In less than a week we had the two huts in place along with stoves for heating, cooking, and melting ice to use as drinking water. Our two small stoves, burning diesel fuel, made me realize how little it takes to pollute our environment. Within a short time, the endless snow and ice around our living space was coated with black soot. It helped me to understand the impact a million gas burning cars and hundreds of coal fired plants generating electricity has on the quality of air we breathe in our cities and throughout our country. City folk must have lungs the color of the blackened snow.
Rounded buildings work much better in this cold, windy climate than those with a flat side like a regular house. The wind blows up and over their tops. Once all our buildings were complete we were quite warm and cozy. It wasn’t long before our home was further insulated by snow and ice particles that drifted over the huts.
We staked out an airstrip less than a mile away and began work. We organized ourselves, working 4 hours on and 4 hours off, keeping at the airstrip building task 24 hours a day, seven days a week. We seldom shut the engines off on our two small caterpillars. We used the Cats to pull an ice pulverizing machine up and down the landing strip breaking the ice into smaller and smaller particles and then compacting all with a heavy roller. Hard work, but at least I wasn’t expected to kill Koreans. For that I am forever grateful.
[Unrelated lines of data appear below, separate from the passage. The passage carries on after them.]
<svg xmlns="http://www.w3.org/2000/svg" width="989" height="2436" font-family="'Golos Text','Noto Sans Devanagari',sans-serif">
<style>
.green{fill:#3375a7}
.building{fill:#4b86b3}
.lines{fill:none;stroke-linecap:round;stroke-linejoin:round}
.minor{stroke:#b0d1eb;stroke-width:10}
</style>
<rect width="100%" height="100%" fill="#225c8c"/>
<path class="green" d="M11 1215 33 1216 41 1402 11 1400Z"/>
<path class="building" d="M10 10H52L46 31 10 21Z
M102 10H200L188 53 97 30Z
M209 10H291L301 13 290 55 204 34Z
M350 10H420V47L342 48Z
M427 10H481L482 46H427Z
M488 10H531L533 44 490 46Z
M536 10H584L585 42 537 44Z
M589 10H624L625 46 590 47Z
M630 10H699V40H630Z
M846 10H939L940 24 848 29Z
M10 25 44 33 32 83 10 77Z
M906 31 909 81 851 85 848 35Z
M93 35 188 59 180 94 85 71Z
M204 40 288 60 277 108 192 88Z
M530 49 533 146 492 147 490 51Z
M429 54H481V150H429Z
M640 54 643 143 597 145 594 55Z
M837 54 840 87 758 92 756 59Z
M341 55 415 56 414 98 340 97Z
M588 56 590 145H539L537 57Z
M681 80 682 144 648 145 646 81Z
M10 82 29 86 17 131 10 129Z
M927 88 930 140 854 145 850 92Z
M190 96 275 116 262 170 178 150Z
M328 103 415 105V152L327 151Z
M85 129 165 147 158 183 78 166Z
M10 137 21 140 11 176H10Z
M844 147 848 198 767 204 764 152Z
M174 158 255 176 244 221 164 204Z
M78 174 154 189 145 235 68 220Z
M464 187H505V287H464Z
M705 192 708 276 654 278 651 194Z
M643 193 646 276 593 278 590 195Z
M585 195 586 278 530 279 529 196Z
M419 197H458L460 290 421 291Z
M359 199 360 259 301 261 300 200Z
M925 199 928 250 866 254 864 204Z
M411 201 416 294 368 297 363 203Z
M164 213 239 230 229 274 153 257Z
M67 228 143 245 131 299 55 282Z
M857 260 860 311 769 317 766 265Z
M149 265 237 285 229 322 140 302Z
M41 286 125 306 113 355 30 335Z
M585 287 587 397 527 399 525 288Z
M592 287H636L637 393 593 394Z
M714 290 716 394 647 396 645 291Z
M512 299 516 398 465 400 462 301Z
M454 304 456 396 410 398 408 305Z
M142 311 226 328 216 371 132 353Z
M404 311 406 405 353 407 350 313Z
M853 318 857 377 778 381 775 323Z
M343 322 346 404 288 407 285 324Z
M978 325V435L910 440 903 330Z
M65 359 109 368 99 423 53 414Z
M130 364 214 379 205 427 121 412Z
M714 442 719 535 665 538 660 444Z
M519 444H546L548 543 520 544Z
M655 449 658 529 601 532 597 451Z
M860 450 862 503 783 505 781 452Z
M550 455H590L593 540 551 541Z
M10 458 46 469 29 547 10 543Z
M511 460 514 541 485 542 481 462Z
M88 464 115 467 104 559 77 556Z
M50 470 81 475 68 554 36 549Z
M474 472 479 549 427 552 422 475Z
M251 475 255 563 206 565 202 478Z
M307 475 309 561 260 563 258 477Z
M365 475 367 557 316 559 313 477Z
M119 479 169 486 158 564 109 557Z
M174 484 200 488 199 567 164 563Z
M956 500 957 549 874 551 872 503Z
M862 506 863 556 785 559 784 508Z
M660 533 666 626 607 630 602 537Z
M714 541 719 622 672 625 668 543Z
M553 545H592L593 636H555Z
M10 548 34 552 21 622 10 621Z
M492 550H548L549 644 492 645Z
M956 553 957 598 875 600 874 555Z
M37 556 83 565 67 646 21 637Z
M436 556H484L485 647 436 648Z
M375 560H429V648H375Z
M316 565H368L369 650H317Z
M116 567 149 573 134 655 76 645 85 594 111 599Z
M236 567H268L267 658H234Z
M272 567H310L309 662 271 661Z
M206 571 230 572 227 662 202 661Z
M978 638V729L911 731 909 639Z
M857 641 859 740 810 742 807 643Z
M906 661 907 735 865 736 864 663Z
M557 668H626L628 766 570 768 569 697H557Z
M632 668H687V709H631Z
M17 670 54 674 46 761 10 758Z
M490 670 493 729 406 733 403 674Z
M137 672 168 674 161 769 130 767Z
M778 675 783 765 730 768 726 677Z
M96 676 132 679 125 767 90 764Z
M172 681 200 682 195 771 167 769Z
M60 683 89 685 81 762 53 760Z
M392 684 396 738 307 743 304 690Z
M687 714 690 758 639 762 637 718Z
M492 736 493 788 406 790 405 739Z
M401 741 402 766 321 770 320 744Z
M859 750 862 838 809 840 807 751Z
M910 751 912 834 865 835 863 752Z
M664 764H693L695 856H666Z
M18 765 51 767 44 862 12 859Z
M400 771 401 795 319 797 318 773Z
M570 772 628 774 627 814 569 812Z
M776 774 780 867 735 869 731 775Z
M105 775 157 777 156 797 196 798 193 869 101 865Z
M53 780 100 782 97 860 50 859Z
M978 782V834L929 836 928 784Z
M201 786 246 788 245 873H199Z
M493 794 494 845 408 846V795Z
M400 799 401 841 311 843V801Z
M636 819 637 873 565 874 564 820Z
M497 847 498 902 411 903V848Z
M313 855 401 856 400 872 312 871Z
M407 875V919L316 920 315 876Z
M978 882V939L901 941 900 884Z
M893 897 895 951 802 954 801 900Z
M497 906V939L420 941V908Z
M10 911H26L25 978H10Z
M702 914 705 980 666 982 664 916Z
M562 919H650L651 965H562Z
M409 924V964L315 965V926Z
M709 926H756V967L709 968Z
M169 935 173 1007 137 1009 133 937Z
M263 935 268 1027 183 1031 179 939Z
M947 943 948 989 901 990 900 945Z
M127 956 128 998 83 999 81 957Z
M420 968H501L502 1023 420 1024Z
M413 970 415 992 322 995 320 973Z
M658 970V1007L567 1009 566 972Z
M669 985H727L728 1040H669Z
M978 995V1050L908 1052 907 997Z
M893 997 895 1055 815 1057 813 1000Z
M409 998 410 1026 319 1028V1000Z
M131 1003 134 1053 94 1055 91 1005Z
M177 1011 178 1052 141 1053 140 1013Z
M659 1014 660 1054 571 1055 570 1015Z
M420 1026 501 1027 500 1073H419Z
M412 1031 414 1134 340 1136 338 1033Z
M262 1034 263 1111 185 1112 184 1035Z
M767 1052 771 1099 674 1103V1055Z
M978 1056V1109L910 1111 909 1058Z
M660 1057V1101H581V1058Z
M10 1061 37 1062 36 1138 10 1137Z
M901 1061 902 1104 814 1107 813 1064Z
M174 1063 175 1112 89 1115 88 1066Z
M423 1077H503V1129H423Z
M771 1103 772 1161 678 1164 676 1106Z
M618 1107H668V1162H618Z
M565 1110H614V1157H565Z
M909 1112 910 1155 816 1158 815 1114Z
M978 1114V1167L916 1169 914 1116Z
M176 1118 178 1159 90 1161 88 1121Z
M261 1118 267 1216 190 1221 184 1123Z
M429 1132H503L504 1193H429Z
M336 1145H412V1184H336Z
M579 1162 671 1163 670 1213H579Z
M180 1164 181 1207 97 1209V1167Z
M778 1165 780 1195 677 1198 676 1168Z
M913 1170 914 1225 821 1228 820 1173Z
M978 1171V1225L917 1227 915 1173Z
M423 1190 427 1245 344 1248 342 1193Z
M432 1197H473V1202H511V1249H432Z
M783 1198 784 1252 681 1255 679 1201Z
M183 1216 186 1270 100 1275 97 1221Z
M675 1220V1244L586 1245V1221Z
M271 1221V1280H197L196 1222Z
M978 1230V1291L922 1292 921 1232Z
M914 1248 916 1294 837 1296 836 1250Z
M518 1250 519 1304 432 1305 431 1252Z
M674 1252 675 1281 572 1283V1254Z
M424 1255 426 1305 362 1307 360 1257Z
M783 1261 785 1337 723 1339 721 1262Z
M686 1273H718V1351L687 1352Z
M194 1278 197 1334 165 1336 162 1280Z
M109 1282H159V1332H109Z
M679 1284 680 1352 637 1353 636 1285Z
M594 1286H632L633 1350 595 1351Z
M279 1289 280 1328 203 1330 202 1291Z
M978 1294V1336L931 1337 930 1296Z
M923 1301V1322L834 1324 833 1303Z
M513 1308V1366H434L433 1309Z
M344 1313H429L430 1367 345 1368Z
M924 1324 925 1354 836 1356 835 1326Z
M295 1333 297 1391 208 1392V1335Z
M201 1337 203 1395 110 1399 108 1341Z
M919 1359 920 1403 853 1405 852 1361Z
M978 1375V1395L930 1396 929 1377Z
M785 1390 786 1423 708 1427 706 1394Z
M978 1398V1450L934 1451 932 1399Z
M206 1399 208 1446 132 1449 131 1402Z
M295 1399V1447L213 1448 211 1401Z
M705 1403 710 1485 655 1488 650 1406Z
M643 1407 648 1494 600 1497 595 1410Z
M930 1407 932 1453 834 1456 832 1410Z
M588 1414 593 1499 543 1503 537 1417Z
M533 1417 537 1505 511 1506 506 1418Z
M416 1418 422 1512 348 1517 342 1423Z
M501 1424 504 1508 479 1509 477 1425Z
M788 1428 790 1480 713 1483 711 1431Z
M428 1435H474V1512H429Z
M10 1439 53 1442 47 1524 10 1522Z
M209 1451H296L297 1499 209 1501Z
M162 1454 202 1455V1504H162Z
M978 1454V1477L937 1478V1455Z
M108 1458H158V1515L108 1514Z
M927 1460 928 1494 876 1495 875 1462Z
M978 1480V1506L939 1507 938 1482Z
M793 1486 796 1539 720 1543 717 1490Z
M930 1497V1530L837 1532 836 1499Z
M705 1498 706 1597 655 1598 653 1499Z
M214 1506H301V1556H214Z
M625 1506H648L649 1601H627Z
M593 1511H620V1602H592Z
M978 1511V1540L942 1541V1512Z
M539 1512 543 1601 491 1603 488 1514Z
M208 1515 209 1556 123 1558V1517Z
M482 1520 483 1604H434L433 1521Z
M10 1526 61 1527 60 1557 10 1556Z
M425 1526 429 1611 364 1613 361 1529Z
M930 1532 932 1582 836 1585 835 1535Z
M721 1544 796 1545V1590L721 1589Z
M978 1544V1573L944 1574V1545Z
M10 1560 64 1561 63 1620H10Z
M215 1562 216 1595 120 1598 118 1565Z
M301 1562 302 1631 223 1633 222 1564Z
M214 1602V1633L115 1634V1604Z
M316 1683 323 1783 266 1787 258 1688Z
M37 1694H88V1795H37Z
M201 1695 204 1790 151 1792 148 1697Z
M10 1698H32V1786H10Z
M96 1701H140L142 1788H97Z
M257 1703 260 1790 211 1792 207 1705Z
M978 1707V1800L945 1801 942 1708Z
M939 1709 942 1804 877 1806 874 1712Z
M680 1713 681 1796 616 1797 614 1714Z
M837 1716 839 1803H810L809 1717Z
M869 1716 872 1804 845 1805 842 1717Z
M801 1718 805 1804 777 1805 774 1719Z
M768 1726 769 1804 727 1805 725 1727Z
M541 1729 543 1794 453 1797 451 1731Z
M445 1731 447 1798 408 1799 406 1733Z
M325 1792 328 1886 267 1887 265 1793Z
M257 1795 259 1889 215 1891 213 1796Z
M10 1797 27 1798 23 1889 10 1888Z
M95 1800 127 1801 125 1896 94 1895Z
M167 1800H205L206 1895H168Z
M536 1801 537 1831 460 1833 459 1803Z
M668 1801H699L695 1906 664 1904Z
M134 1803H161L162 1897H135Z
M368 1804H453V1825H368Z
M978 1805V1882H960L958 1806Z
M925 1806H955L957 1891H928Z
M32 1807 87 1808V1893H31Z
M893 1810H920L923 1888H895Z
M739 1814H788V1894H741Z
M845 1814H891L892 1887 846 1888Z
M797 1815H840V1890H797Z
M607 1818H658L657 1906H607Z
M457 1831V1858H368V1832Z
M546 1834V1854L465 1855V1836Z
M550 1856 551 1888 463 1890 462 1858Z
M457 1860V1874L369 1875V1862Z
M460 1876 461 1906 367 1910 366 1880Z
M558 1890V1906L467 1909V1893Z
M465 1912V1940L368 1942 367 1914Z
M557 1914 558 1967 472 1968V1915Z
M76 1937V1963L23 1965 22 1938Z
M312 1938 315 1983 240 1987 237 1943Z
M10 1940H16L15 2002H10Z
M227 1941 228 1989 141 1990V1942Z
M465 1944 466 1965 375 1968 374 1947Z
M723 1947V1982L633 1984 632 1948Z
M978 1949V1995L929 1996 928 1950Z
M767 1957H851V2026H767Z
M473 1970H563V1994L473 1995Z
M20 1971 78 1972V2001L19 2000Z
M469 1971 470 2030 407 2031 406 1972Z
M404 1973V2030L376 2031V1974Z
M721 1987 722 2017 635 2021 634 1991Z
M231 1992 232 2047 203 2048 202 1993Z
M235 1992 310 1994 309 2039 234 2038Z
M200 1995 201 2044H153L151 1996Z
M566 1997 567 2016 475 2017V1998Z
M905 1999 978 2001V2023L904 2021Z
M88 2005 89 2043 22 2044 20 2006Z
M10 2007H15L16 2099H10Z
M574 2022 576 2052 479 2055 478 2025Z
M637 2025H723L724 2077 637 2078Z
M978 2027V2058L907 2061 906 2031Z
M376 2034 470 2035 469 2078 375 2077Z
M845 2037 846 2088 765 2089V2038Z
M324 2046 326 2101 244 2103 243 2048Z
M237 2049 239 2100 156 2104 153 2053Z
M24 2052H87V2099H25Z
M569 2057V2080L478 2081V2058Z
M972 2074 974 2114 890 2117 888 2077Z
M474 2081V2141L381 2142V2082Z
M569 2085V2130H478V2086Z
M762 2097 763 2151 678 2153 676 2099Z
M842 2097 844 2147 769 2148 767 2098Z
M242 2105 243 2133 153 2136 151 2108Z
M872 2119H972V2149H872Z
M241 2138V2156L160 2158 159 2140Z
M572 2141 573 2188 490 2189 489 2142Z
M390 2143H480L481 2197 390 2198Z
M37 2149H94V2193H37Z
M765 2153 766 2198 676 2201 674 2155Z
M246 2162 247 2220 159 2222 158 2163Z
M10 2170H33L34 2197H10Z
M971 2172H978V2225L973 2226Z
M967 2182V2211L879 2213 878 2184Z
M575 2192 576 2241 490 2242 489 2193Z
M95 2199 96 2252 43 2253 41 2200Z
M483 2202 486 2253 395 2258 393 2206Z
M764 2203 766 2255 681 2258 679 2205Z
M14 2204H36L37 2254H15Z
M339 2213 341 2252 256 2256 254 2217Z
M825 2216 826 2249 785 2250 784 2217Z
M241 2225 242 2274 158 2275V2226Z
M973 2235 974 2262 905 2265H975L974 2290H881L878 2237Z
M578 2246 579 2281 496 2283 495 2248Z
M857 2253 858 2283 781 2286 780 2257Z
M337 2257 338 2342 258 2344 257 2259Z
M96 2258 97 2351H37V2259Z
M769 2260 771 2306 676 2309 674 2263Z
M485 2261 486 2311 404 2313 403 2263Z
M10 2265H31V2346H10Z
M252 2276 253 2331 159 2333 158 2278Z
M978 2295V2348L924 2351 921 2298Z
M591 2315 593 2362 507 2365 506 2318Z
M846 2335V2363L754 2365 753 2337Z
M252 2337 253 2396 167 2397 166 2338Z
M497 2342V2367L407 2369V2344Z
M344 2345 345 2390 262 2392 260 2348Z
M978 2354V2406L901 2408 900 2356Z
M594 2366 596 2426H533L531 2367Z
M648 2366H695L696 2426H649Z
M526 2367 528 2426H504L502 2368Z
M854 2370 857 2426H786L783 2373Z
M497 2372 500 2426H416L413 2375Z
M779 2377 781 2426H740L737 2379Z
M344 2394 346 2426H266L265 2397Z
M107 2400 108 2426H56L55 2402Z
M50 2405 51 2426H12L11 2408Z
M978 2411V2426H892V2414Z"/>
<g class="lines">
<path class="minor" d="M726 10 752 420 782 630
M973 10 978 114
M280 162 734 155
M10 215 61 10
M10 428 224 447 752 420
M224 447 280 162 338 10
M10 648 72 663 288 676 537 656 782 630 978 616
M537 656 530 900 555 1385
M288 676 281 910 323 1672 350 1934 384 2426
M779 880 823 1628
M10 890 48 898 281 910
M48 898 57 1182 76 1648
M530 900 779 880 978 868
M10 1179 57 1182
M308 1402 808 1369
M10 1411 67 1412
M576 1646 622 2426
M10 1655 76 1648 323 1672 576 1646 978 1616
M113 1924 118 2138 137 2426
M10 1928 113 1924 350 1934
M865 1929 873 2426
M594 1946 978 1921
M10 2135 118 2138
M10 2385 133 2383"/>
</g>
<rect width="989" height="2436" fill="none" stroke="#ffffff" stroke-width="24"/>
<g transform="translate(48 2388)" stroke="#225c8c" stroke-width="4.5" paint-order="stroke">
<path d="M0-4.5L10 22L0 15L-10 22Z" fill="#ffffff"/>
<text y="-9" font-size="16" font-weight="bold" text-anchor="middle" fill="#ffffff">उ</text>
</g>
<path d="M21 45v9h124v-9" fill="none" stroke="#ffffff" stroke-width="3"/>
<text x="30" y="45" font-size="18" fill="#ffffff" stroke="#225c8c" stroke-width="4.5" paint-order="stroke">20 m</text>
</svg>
We had instruments to test the depth and degree of hardness of the airstrip to see if it would support a wheel landing of a C-47. Once the desired hardness was reached, we radioed the pilot at Thule airbase to give it a try. He arrived in an unloaded plane and safely landed, took off, and landed again on wheels rather than skis without incident. I guess we, like our former president, could say: “Mission accomplished.”
My time spent in on the ice cap was beneficial. I learned a lot about myself, blooming like a cherry tree in the far north. We pushed ourselves to the limit working on the airstrip. This calls for more than physical strength. It calls for discipline and mental toughness with little time to think about girls. I found what it was like to live in close quarters with a group of men with different personalities. We couldn’t escape so we had to learn to live with each other’s way of being. It was a happy time for me in lots of ways. They even baked a cake to celebrate my 22nd birthday. This reinforced my experience that happiness doesn’t come from things, but from how we feel about ourselves inside and from our relationship with others.
The dangers that we met in that frozen part of the world helped me to see that we are part of nature not its master. Life there was one of survival unencumbered by a truckload of things that clutter our lives and keep us from being who we really are. And who are we really? I remember what an woman told me once: “I am just an old woman trying to live simply and be loving toward myself and others.”
All paths, in the end, lead to the same graveyard. Living in the far north taught me to follow a path that allowed me to wake up, be present and in touch with my heart. Please tell me, what else is there in life?